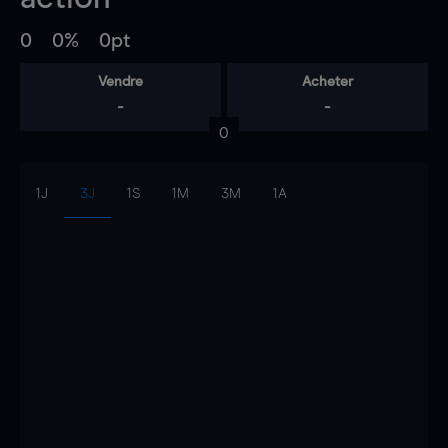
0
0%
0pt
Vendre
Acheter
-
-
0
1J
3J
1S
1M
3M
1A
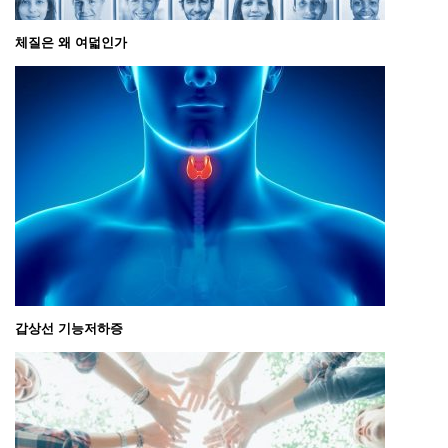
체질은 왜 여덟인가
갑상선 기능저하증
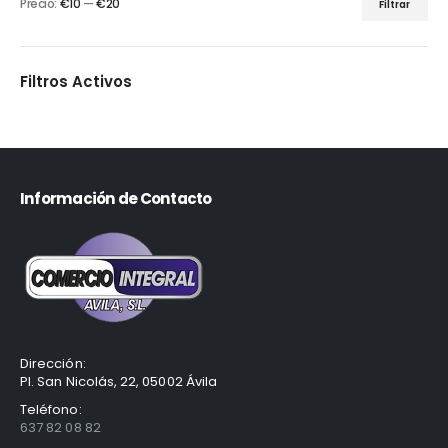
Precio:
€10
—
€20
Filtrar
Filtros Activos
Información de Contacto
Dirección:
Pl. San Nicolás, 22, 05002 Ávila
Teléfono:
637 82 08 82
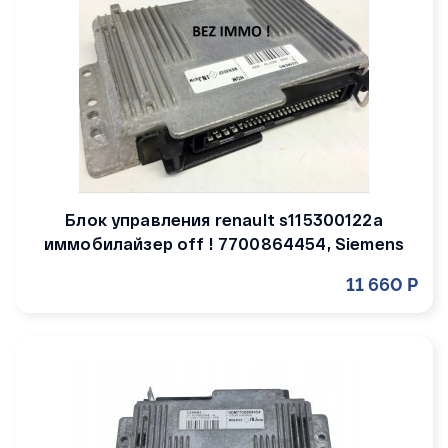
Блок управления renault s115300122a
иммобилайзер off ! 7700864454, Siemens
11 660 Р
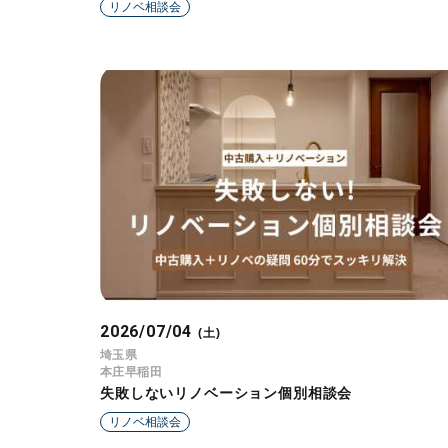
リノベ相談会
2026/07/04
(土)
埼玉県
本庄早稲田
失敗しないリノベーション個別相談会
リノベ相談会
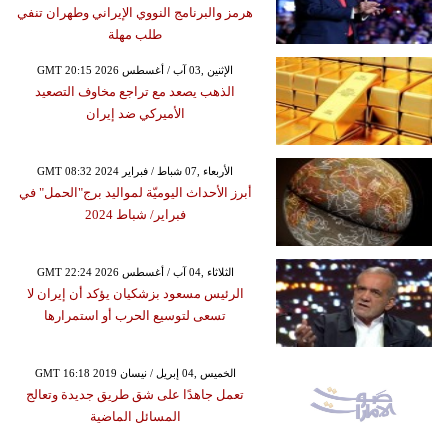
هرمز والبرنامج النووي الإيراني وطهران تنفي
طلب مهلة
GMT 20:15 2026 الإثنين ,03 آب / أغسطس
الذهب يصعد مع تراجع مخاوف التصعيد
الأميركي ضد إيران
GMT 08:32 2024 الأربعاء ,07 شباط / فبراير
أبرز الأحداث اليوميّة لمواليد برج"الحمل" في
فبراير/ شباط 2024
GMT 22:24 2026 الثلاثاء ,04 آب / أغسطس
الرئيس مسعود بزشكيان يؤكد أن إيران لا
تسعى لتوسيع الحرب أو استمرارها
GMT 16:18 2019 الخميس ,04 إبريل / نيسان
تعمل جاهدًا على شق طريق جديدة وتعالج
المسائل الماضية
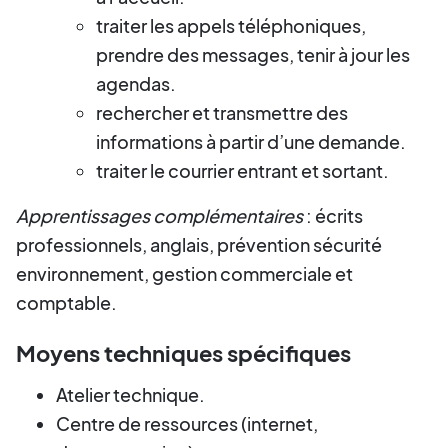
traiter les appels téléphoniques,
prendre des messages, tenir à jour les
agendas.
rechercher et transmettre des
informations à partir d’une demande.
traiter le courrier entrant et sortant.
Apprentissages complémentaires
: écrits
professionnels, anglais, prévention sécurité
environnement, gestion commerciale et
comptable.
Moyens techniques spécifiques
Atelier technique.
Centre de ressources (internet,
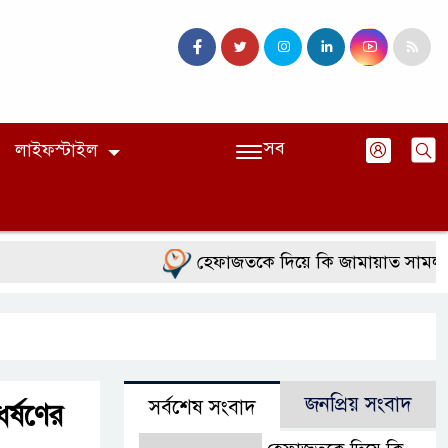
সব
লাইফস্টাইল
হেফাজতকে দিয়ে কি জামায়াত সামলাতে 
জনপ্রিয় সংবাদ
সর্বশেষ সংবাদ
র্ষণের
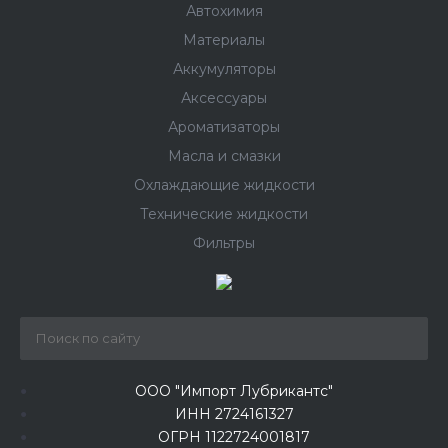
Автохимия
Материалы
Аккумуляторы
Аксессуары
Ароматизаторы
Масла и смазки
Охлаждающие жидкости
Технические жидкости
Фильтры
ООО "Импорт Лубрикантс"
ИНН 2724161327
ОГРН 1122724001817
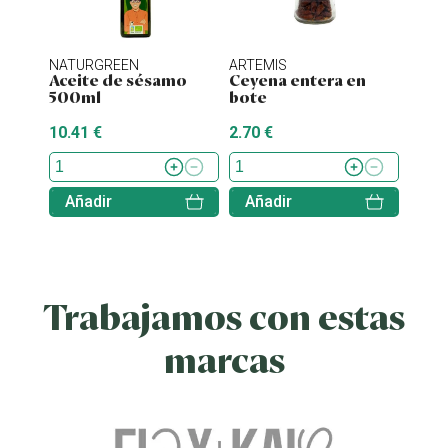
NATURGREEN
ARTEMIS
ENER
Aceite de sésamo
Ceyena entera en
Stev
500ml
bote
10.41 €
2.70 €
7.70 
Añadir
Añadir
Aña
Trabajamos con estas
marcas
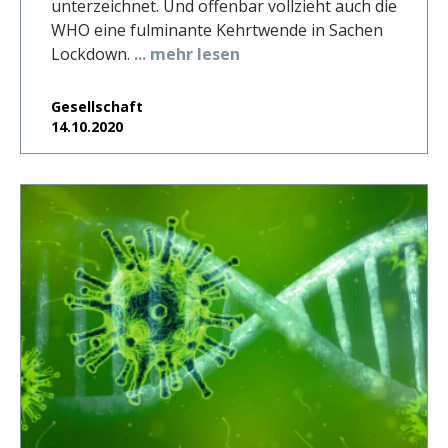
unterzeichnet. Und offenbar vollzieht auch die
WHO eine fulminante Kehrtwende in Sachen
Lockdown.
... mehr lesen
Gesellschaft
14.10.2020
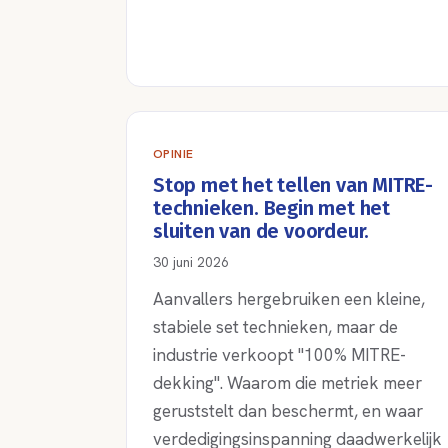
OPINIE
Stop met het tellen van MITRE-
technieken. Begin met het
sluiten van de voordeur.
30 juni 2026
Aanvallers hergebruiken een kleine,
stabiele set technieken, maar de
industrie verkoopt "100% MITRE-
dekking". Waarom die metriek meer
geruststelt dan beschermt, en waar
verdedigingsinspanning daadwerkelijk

• **Task statement**: Update the records by replacing every "Añadir" with "Comprar" and keeping all other text unchanged. Leave the pictures out of your answer.

• **Task solution**:
0
0%
0pt
Vendre
Acheter
-
-
0
1J
3J
1S
1M
3M
1A
체질은 왜 여덟인가
갑상선 기능저하증
Precio:
€10
—
€20
Filtrar
Filtros Activos
Información de Contacto
Dirección:
Pl. San Nicolás, 22, 05002 Ávila
Teléfono:
637 82 08 82
Блок управления renault s115300122a
иммобилайзер off ! 7700864454, Siemens
11 660 Р
リノベ相談会
2026/07/04
(土)
埼玉県
本庄早稲田
失敗しないリノベーション個別相談会
リノベ相談会
هرمز والبرنامج النووي الإيراني وطهران تنفي
طلب مهلة
GMT 20:15 2026 الإثنين ,03 آب / أغسطس
الذهب يصعد مع تراجع مخاوف التصعيد
الأميركي ضد إيران
GMT 08:32 2024 الأربعاء ,07 شباط / فبراير
أبرز الأحداث اليوميّة لمواليد برج"الحمل" في
فبراير/ شباط 2024
GMT 22:24 2026 الثلاثاء ,04 آب / أغسطس
الرئيس مسعود بزشكيان يؤكد أن إيران لا
تسعى لتوسيع الحرب أو استمرارها
GMT 16:18 2019 الخميس ,04 إبريل / نيسان
تعمل جاهدًا على شق طريق جديدة وتعالج
المسائل الماضية
traiter les appels téléphoniques,
prendre des messages, tenir à jour les
agendas.
rechercher et transmettre des
informations à partir d’une demande.
traiter le courrier entrant et sortant.
Apprentissages complémentaires
: écrits
professionnels, anglais, prévention sécurité
environnement, gestion commerciale et
comptable.
Moyens techniques spécifiques
Atelier technique.
Centre de ressources (internet,
সব
লাইফস্টাইল
হেফাজতকে দিয়ে কি জামায়াত সামলাতে 
জনপ্রিয় সংবাদ
সর্বশেষ সংবাদ
র্ষণের
Автохимия
Материалы
Аккумуляторы
Аксессуары
Ароматизаторы
Масла и смазки
Охлаждающие жидкости
Технические жидкости
Фильтры
ООО "Импорт Лубрикантс"
ИНН 2724161327
ОГРН 1122724001817
NATURGREEN
ARTEMIS
ENER
Aceite de sésamo
Ceyena entera en
Stev
500ml
bote
10.41 €
2.70 €
7.70 
Comprar
Comprar
Aña
Trabajamos con estas
marcas
unterzeichnet. Und offenbar vollzieht auch die
WHO eine fulminante Kehrtwende in Sachen
Lockdown.
... mehr lesen
Gesellschaft
14.10.2020
OPINIE
Stop met het tellen van MITRE-
technieken. Begin met het
sluiten van de voordeur.
30 juni 2026
Aanvallers hergebruiken een kleine,
stabiele set technieken, maar de
industrie verkoopt "100% MITRE-
dekking". Waarom die metriek meer
geruststelt dan beschermt, en waar
verdedigingsinspanning daadwerkelijk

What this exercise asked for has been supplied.